Amerika Buka-Bukaan Alasan Sebenarnya China Harus Diblokir Total
Jakarta, CNBC Indonesia - Amerika Serikat (AS) mengungkap alasan di balik kebijakan pembatasan impor berbagai produk teknologi asal China. Ketua Komisi Komunikasi Federal AS (Federal Communications Commission/FCC), Brendan Carr, menyatakan pembatasan tersebut bertujuan untuk mendorong percepatan produksi di dalam negeri sekaligus mengatasi risiko terhadap keamanan nasional.
Carr mengatakan pemerintah AS ingin menarik investasi kembali ke dalam negeri dan mengembangkan komponen yang dapat menjadi elemen penting bagi keamanan nasional Amerika.
"Kami memberi tahu orang-orang bahwa sekarang adalah waktunya memindahkan banyak investasi ke dalam negeri dan mengembangkannya menjadi apa yang bisa menjadi elemen penting dari keamanan nasional kami," kata Carr, dikutip dari Reuters, Jumat (7/8/2026).
Ia menambahkan, pemerintah AS tidak ingin menghadapi situasi dalam lima tahun ke depan ketika ribuan hingga jutaan perangkat tersebut justru menjadi ancaman terhadap keamanan nasional.
FCC, yang mengatur sektor telekomunikasi Amerika Serikat, telah melarang model baru drone, router, robot, dan inverter daya asing sejak Desember. FCC memberikan pengecualian kepada pemasok non-China, tetapi secara efektif menutup akses produsen China ke pasar tersebut.
Bulan lalu, FCC juga melarang impor robot humanoid dan robot berkaki empat asal China serta inverter daya yang terhubung ke jaringan. Perangkat tersebut memungkinkan sumber energi terbarukan dan baterai terhubung ke jaringan listrik serta peralatan pusat data (data center). Kebijakan itu memicu aksi balasan dari China pada awal pekan ini.
Sebelumnya, Reuters melaporkan bahwa FCC sedang menyusun larangan impor model baru komponen pusat data asal China yang dikenal sebagai optical transceivers. Langkah itu dilakukan untuk melindungi infrastruktur yang menjadi fondasi pertumbuhan kecerdasan buatan (artificial intelligence/AI).
Ketika ditanya mengenai laporan tersebut, Carr menegaskan bahwa keputusan mengenai produk apa saja yang akan ditambahkan ke daftar pembatasan berada di tangan pemerintah eksekutif dan lembaga keamanan nasional.

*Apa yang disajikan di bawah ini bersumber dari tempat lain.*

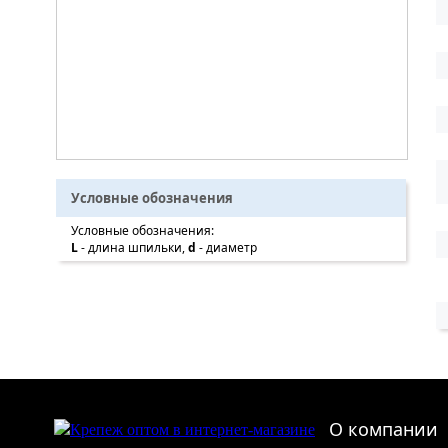
Условные обозначения
Условные обозначения:
L
- длина шпильки,
d
- диаметр
О компании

"Keputusan mengenai apa yang akan ditambahkan didorong oleh cabang eksekutif dan lembaga keamanan nasional. Mereka yang membuat keputusan. Kami kemudian menerapkan keputusan yang mereka buat. Jadi, saya akan merujuk Anda kepada mereka untuk memberikan komentar mengenai apa, jika memang ada, langkah berikutnya," ujar Carr.
Di sisi lain, Komisaris FCC dari Partai Demokrat, Anna Gomez, menyambut baik langkah Carr yang berfokus pada keamanan nasional. Namun, ia mengkritik proses penerapan kebijakan tersebut.
"Apa yang saya dengar dari banyak perusahaan Amerika dan para pemimpin industri adalah mereka khawatir terhadap cara penerapan perubahan besar pada kebijakan teknologi FCC yang terkesan tidak teratur dan kacau," kata Gomez.
Ia menambahkan bahwa pemerintah perlu memastikan transparansi agar tidak menimbulkan kesan menguntungkan pihak tertentu.
"Jika kita ingin menghindari kesan memihak aktor tertentu dibandingkan yang lain, kita membutuhkan transparansi. Jika tidak, ini justru terlihat seperti kebijakan industri," pungkasnya.